I bet all those cheaters on Warzone, or R6 Siege, all have a vulnerable driver installed on their system, to get around the anti-cheat. 🤔
Usually kernel anti-cheats require a driver so in order to bypass the anti-cheat you also need a driver to abuse it.
@@nero2k619 that is literally what this is...
@@nero2k619 also, this is highly dependent on the developers to implement the anticheat properly, whether it's in house or third party, into their game.
But the two games that I mentioned do require kdmapper, or another tool, to install and use a vulnerable driver and load your own driver.
@nordgaren2358 I think you misunderstood me. I know how this all works and how cheat devs bypass anti cheats.
@@nero2k619 Same. That's why I mentioned that they all have left themselves open, which is nice to think about, because cheaters in those games are extremely frustrating.

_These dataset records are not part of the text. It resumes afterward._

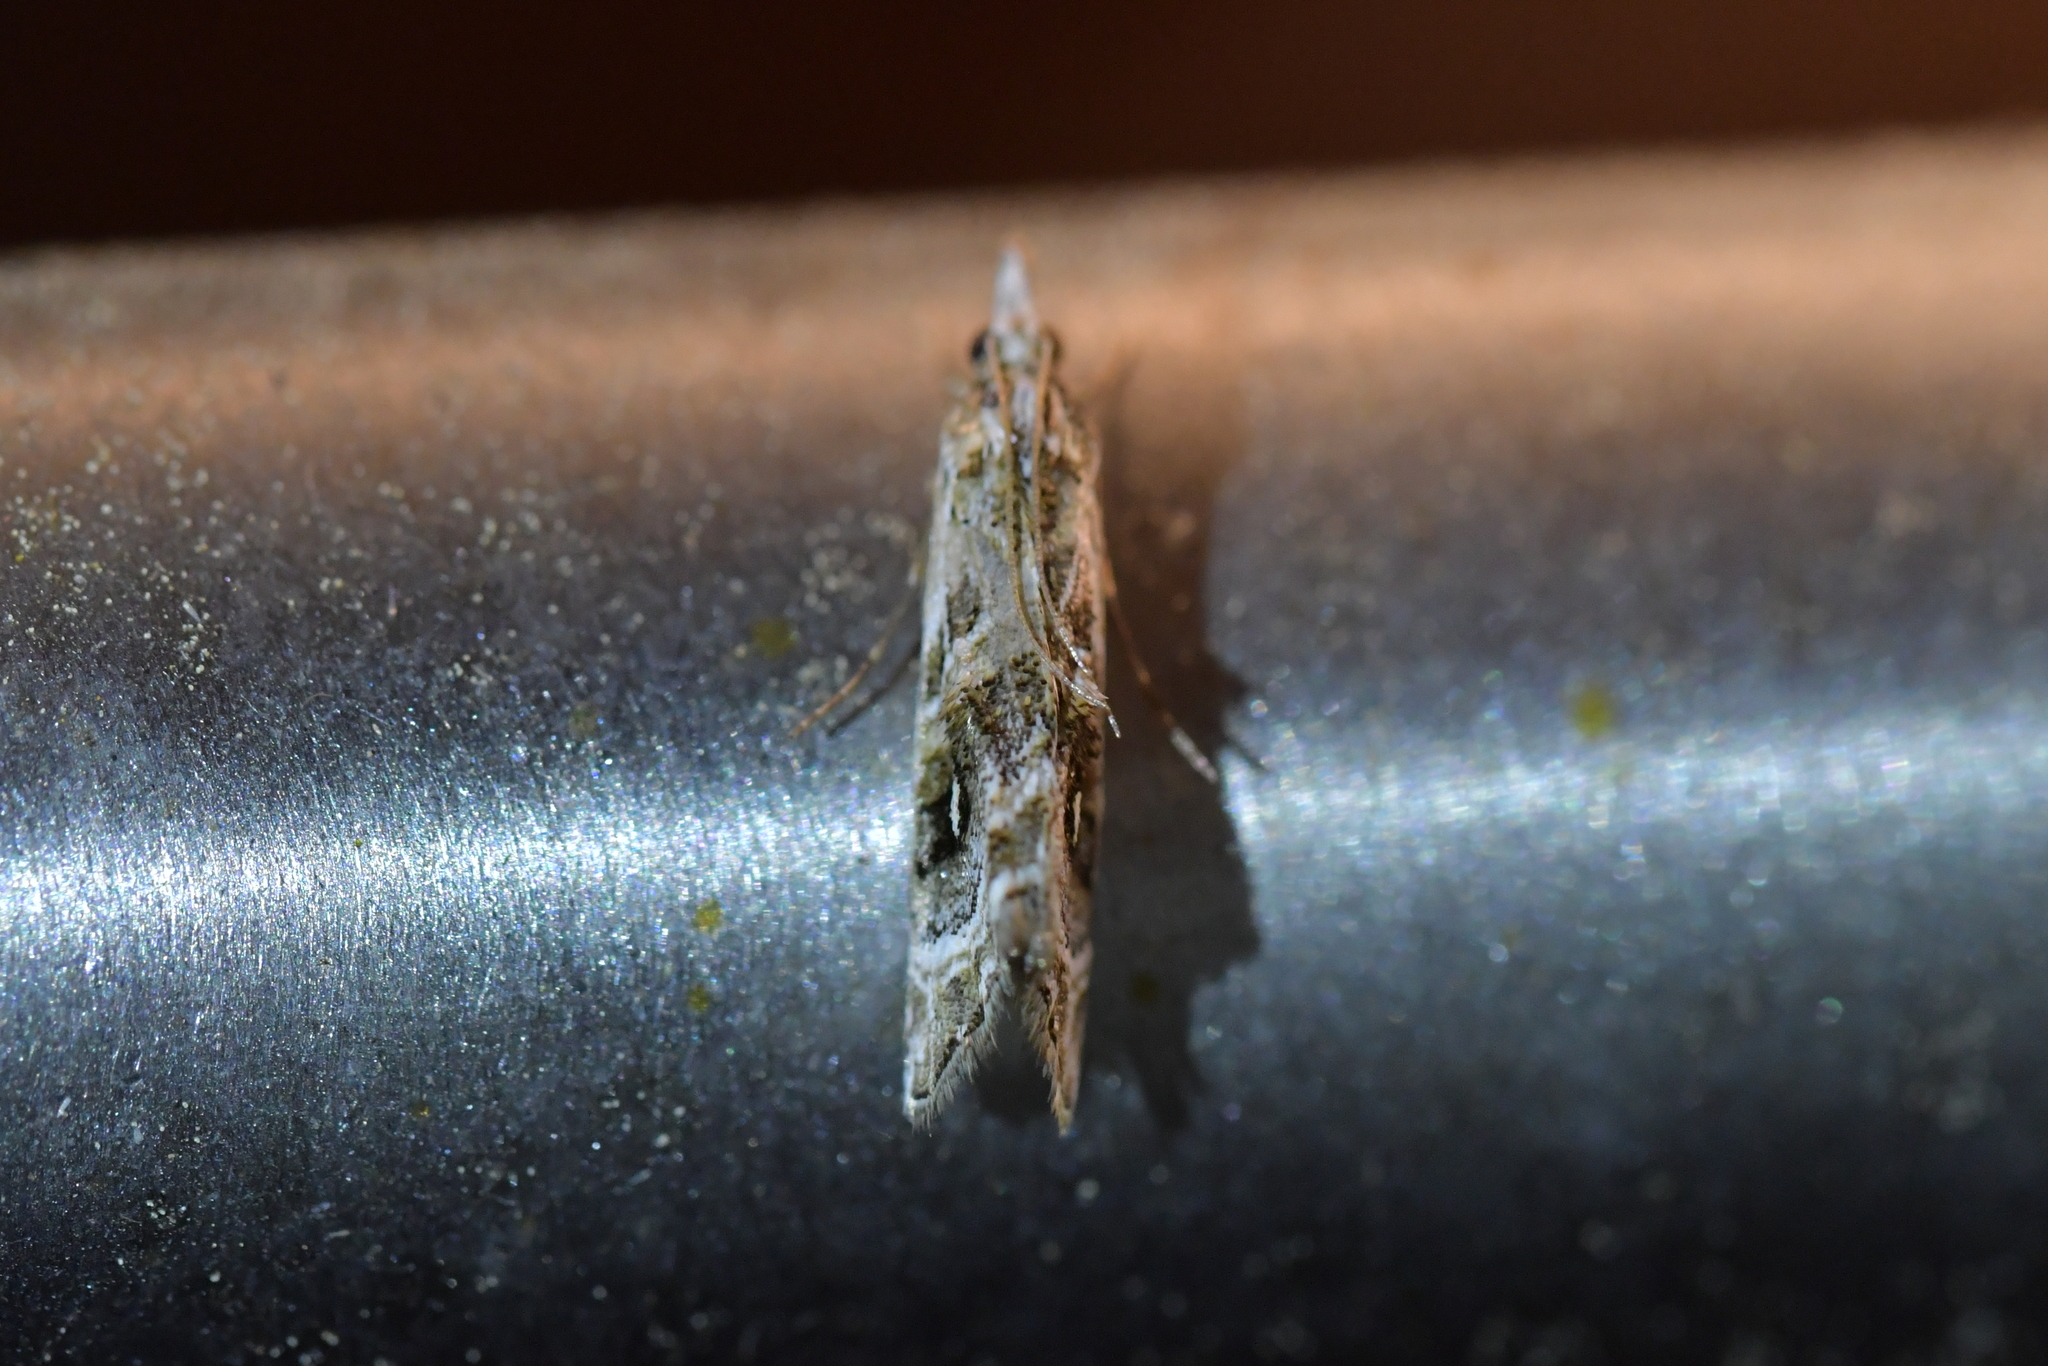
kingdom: Animalia
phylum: Arthropoda
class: Insecta
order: Lepidoptera
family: Crambidae
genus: Gadira
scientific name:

Big problem with newer tech, though. There's been aim-bots that work off output from a capture card, for a few years, now. I've also heard, recently, that hardware memory access using an adapter and an external PC, is starting to become a method for skirting the anti-cheat.
And then there's companies that don't read the manual, and integrate the anti-cheat into their game in a manner that just requires the user emulate the anti-cheat on the client side, and send a few packets every now and then.
But the easiest way, by far, is to install a vulnerable driver, and, that is just a bad idea. I'm sure WinPEAS would pick it up, easily.
If you have Cloud Delivered Protection off 90% chance your malware wont get flagged lol.
hey, that's where script kiddies are made
250$ for a few months access.................. this feels very seedy
You were already admin when running that shellcode, there’s a million ways to to do shit like become a system or execute c2 payload
Kinda pointless if you need admin priv to do it. Might as well use token impersonation technique if you have admin priv to escalate to system which is also less complicated
Revoked driver certificates is a thing. Microsoft is working to defend its users.
Shill
lol
@@nezu_ccYou can actually disable the msft driver block list programmaticly, my program ksDumper 11 does this as a pre-req to leveraging KDU to load the ksDumper driver
comments like this make me want to switch to linux
@@zaki_flif you do make sure you use UFW (its not on by default in some distros), SELinux or Apparmor rules and Lynis for audits and you should be fine unless your motherboard UEFI has a critical CVE
So I just learned about Havoc LMAO.... SOOOOOO since Havoc doesn't seem to have any "auto-pwn" features, is it OSCP-friendly?
You don't need a c2 for anything on the oscp.
@@somerandomwithacat750 Netcat gets boring lol... I can see the benefit of to use it as way to manage rshells. Seems to automatically upgrades to a 'smart' shell, thats nifty; extendability!! I realize you can do it straight on the terminal but why not? I need to play around with it some more.
I am unreasonably angry that they called it "demon" and not "daemon"
This topic is way over hambone's skillset.
😂😂😂
A « mind-blowing » technic that requires to be admin of the machine in the first place. Lol. That’s cool but just when you want to play at home. This is not how it goes in real life within big companies. Hackers are using way more efficient and straightforward procedures.
you speak so fast that I have to slow down the video to 0.75
John, how much coffee or caffeine did you have before you made this video. You talk so fast. Slow down bro.
Bro....quit sharing our community with skids.
I have an investigation that might make an interesting video. How can I contact u
You can contact him with his details under the video.